Más contemporáneamente, Max Horkheimer –profesor de Filosofía Social, autor de la Teoría crítica y fundador de la Escuela de Frankfurt– compuso, entre 1925 y 1930, una serie de “notas ocasionales”, cuya recopilación solo fue publicada cuatro años después, en Zürich. El ensayo en cuestión lleva por título, precisamente, Dämmerung, y es, en gran medida, una sinópsis de la concepción sobre la cual se sustenta la “teoría crítica de la sociedad”, que, como se sabe, no solo comporta una revisión profunda, a todas luces disidente, del pensamiento de Marx, sino además, con ella, una reconstrucción del tejido dialéctico e histórico que termina en la reivindicación de la filosofía de Hegel, frente a la “ratio instrumental” propia del craso positivismo, del “materialismo crudo” y de la “metafísica dominguera”, como solían llamar, él y Adorno, al existencialismo heideggeriano. Pensaba Horkheimer que las deficiencias conceptuales se traducen, siempre, en una suerte de disfunción social y política. Una mala interpretación del pensamiento de Marx no solo lo deforma sino que, con ello, puede conducir directamente a su antítesis, es decir, a la construcción de una sociedad no libre y a un Estado represor, fascista, decadente, estéril. Más cerca de Hegel y menos del empirismo, Horkheimer encuentra un Marx para la justicia social, ciertamente, pero también para el respeto y la tolerancia, para la disidencia y la civilidad, no para el morbo de un estatismo que aplasta la diferencia y trata a los ciudadanos como obedientes y disciplinados soldados del odio y la sangre, como una maquinaria de atropello, por lo demás, generadora de sumisión, pobreza y reproducción de la ignorancia.

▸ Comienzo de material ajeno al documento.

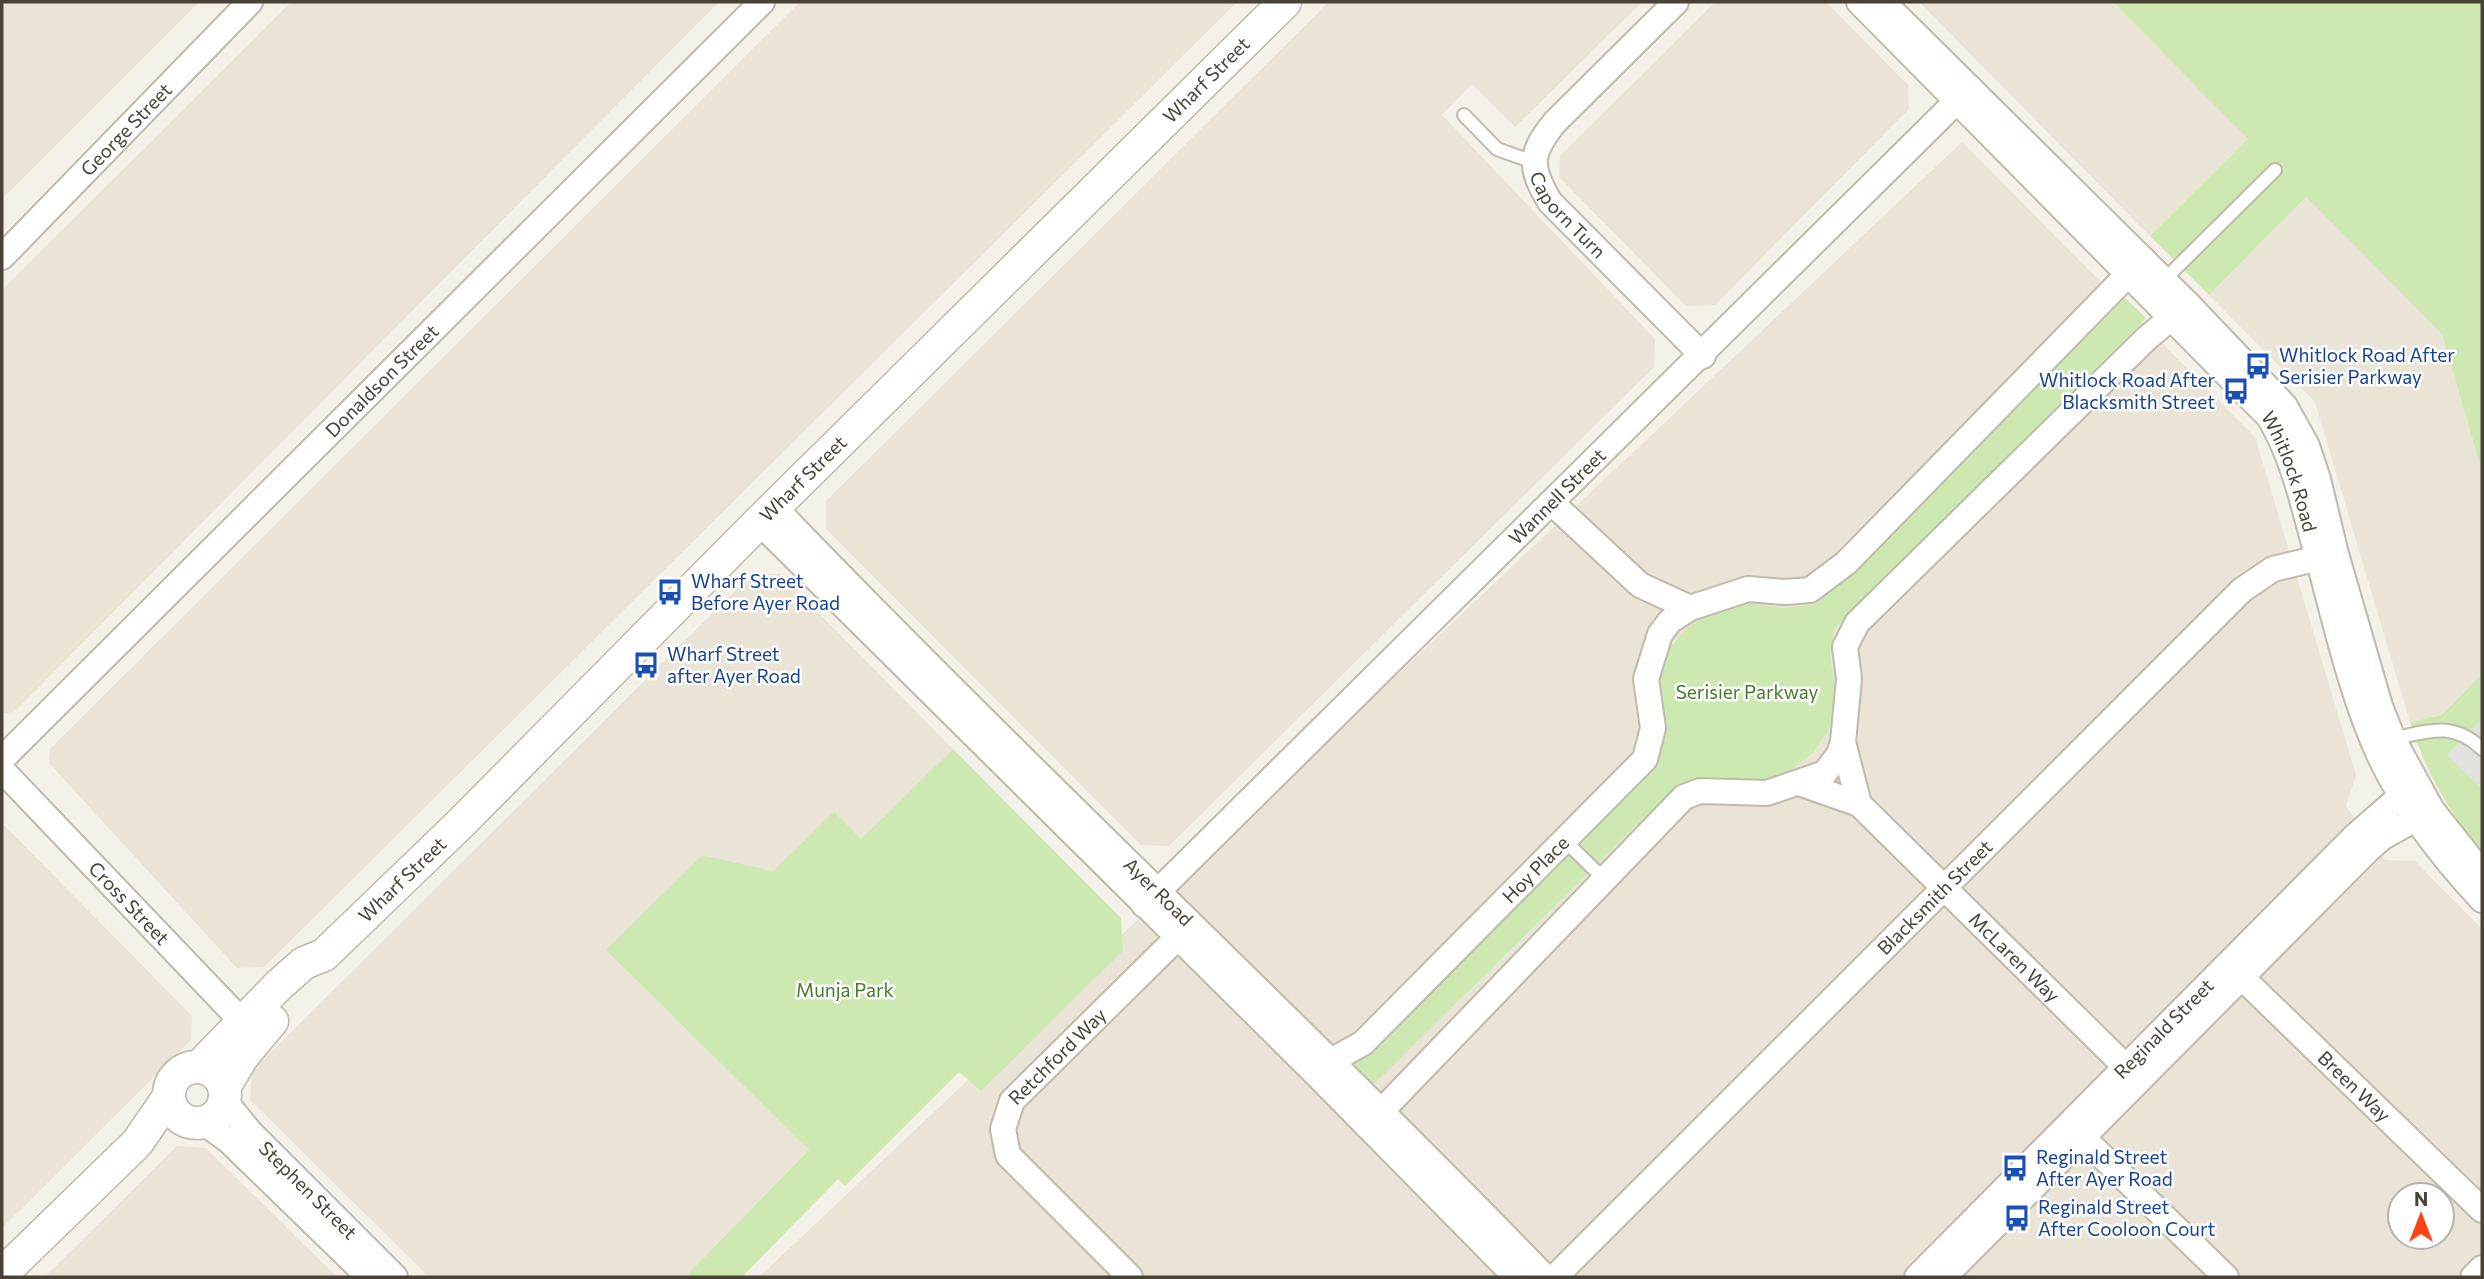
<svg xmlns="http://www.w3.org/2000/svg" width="2484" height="1279" font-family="Commissioner,sans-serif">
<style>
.residential{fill:#e9e4d6;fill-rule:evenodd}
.green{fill:#cde9b1}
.parking{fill:#e3e1dd}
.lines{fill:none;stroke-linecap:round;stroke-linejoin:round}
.service-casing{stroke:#c0baab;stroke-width:16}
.minor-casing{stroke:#c0baab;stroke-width:28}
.tertiary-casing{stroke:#c0baab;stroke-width:35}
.service{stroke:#fff;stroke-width:12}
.minor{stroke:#fff;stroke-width:24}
.tertiary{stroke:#fff;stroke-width:32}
.labels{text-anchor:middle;stroke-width:5;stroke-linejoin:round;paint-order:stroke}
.street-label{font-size:19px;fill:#484237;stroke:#fff}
.transit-label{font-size:19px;fill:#164399;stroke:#fff;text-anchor:start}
.park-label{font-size:19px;fill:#447c28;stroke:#fff}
</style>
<rect width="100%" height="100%" fill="#f4f1e9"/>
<g class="residential">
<path d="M 2,2 L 199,2 L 2,199 Z"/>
<path d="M 291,2 L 719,2 L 14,712 L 2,713 L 2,290 Z"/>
<path d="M 800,2 L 1237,2 L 264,967 L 237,968 L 49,763 L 50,749 Z"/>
<path d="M 1329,2 L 1642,2 L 1515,127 L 1472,84 L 1442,115 L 1655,339 L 1654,367 L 1169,846 L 1141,845 L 826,529 L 826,501 Z"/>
<path d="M 1715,2 L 1826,2 L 1908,85 L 1909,109 L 1715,305 L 1686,306 L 1559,177 L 1560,156 Z"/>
<path d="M 1919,2 L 2113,2 L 2249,139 L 2150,236 Z"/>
<path d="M 1962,142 L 2255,437 L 2356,775 L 2346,806 L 2385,860 L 2415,861 L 2482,929 L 2482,1277 L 759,1277 ZM 2400,1195 L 2442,1195 L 2442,1237 L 2400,1237 Z"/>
<path d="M 2306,197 L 2442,334 L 2482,472 L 2482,674 L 2440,715 L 2410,722 L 2315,402 L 2209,295 Z"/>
<path d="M 752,574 L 780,574 L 953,749 L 860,840 L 834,813 L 773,871 L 702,855 L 607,950 L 809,1150 L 685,1277 L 429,1277 L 250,1100 L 252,1071 Z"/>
<path d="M 2,823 L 192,1016 L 191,1040 L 2,1228 Z"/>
<path d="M 177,1146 L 206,1148 L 337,1277 L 45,1277 Z"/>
</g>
<g class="green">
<path d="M 2113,2 L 2482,2 L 2482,472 L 2442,334 L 2306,197 L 2209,295 L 2150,236 L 2248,139 Z"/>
<path d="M 2125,298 L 2146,318 L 1834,629 L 1830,655 L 1836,698 L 1831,726 L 1813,753 L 1785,774 L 1747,782 L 1715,777 L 1678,784 L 1373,1085 L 1353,1067 L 1657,760 L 1665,730 L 1656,698 L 1658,677 L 1667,650 L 1690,625 L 1719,609 L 1747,603 L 1781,608 L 1812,605 L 1921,505 Z"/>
<path d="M 2482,674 L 2482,850 C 2448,813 2425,769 2410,722 L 2441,715 Z"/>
<path d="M 953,749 L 1121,918 L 1123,951 L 981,1091 L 959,1072 L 845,1186 L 838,1179 L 742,1277 L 685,1277 L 809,1150 L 606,950 L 702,855 L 773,871 L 834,812 L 861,839 Z"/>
</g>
<path class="parking" d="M 2482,718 L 2482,789 L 2447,755 Z"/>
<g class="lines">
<g class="service-casing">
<g id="service">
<path d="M 1464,115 L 1497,149 L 1533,162"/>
<path d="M 2164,280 L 2275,170"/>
<path d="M 2393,739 C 2428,731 2454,721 2482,749"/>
<path d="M 1563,839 L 1603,878"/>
</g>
</g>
<g class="minor-casing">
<g id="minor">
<path id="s1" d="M 1676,2 L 1555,122 C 1529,154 1529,167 1550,202 L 1703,356"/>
<path id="s2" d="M 1859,2 L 2269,417 C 2295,460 2304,510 2318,558 C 2336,624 2351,694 2380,757 C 2405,810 2442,857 2482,900"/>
<path d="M 1883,2 L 2188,304 L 2285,406 L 2307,446 L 2318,479 L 2336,554 L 2380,706 L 2393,739 L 2432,810 L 2482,873"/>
<path id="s3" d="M 2,257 L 250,2"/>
<path d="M 1552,503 L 1640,585 L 1690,608"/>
<path id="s4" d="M 774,507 C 1026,769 1292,1016 1545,1277"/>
<path d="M 759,522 L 1317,1075 L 1516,1277"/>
<path d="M 1843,742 L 1859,804"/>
<path id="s5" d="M 2,759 L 762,2"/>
<path id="s6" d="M 2,770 L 254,1034"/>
<path id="s7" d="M 1799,783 L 1859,804 L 2137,1078"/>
<path id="s8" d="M 1144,905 L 1970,88"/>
<path id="s9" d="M 2230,966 L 2482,1210"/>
<path id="s10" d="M 1317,1075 L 1333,1060 L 1363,1043 L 1645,759 L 1653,728 L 1646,679 L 1660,634 L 1670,621 L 1690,608 L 1748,589 L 1785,592 L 1810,590 L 1846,563 L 2143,259"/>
<path id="s11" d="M 225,1101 L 250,1132 L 395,1277"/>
<path d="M 204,1123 L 229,1141 L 369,1277"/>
<path d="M 1367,1126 L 1684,797 L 1700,791 L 1767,793 L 1825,773 L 1839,754 L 1843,742 L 1849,679 L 1845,647 L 1857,623 L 2147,338 L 2188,304"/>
<path d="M 2071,1126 L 2226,1277"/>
<path id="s12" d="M 1130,1277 L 1008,1155 L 1003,1129 L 1012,1101 L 1177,938"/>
<path id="s13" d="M 1555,1277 L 2242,590 L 2273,569 L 2332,555"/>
<path id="s14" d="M 1917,1277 L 2355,836 L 2394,802 L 2416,788"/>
<path d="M 1944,1277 L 2368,850 L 2383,837 L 2428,812"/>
<path d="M 2473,1277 L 2482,1268"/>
</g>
</g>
<g class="tertiary-casing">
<g id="tertiary">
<circle cx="197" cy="1095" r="28"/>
<path id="s15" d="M 199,1067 L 279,985 L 304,963 L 324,955 L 461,823 L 756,525 L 1285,2"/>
<path d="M 225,1086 L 242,1057 L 272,1021"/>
<path d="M 2,1274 L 137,1143 L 168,1098"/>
</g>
</g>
<use href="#service" class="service"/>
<use href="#minor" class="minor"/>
<use href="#tertiary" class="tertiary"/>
</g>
<defs>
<g id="bus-bare" transform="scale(2.1)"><path d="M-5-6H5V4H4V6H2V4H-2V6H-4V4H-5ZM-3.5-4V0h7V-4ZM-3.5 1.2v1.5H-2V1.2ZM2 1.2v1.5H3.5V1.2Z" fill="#1a4fb4" stroke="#fff" stroke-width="2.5" paint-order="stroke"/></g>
</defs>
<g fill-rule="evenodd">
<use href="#bus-bare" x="2258" y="366"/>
<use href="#bus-bare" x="2236" y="391"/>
<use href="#bus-bare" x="670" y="592"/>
<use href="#bus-bare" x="646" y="665"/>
<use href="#bus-bare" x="2015" y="1168"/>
<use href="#bus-bare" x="2017" y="1218"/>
</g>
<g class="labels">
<g class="street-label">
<text dy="7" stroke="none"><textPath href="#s15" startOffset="1412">Wharf Street</textPath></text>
<text dy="7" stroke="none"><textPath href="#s3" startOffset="178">George Street</textPath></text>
<text dy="7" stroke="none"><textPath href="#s1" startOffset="280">Caporn Turn</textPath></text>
<text dy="7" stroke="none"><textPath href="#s5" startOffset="536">Donaldson Street</textPath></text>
<text dy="7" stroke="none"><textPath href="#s2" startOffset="642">Whitlock Road</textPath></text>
<text dy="7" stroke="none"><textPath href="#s15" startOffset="845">Wharf Street</textPath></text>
<text dy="7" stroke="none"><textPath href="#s8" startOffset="581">Wannell Street</textPath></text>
<text dy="7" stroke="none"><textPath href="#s10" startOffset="301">Hoy Place</textPath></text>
<text dy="7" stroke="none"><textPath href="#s15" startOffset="278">Wharf Street</textPath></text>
<text dy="7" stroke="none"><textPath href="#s4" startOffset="544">Ayer Road</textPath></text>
<text dy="7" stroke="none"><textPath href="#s13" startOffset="537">Blacksmith Street</textPath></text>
<text dy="7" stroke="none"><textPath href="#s6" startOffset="184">Cross Street</textPath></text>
<text dy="7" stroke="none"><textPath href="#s7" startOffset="282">McLaren Way</textPath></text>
<text dy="7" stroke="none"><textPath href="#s14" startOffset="350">Reginald Street</textPath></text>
<text dy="7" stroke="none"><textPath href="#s12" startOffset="292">Retchford Way</textPath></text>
<text dy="7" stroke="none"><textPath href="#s9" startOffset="173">Breen Way</textPath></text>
<text dy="7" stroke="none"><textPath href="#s11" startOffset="122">Stephen Street</textPath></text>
</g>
<g class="transit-label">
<text x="2279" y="362">Whitlock Road After<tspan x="2279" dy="22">Serisier Parkway</tspan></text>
<text x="2215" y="387" text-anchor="end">Whitlock Road After<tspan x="2215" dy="22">Blacksmith Street</tspan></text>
<text x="691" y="588">Wharf Street<tspan x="691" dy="22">Before Ayer Road</tspan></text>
<text x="667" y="661">Wharf Street<tspan x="667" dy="22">after Ayer Road</tspan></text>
<text x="2036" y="1164">Reginald Street<tspan x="2036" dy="22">After Ayer Road</tspan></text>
<text x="2038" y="1214">Reginald Street<tspan x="2038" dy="22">After Cooloon Court</tspan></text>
</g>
<g class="park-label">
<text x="1747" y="699">Serisier Parkway</text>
<text x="845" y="997">Munja Park</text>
</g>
</g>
<rect width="2484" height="1279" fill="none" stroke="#484237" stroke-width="7"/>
<g transform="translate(2421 1216)"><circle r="33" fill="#ffffff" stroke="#b6b3af" stroke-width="2"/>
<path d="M0-5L12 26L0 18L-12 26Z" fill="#fe4316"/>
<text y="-10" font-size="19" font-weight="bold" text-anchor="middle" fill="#484237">N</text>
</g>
</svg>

La “enfermedad” de la “ratio” instrumental, propia de las “sociedades administradas”, plenas de “controles”, se encuentra en los esquemas rígidos, en la ausencia de comprensión de la realidad y en su grosera sustitución por “modelos”, por esquemas o recetarios que nada tienen que ver con su movimiento objetivo, con su vitalidad, con su dinámica real. En el fondo, una sociedad que termina prisionera de las formulaciones abstractas, de los métodos formales, de los “modelos” preconcebidos, es una sociedad que, tarde o temprano, termina en el ocaso. El viejo director del Institut para la Investigación Social de Frankfurt tiene la convicción de que las sociedades avanzan cuando están presididas por la razón concreta, por la adecuación de los conceptos y la realidad de verdad, no por intereses supuestamente “racionales” que los hacen claramente sospechosos de ocultar intenciones criminales, sostenidas sobre las espaldas del grueso de una población que ha perdido la libertad y el sosiego.
Por fortuna, llega el ocaso, para dar inicio a un nuevo amanecer, no sin optimismo en un futuro mejor, que apenas comienza. Queda a la filosofía dar cuenta de una noche de barbarie, que si bien no se puede olvidar tampoco conviene repetir. Son ellos, ahora, los que “no volverán”.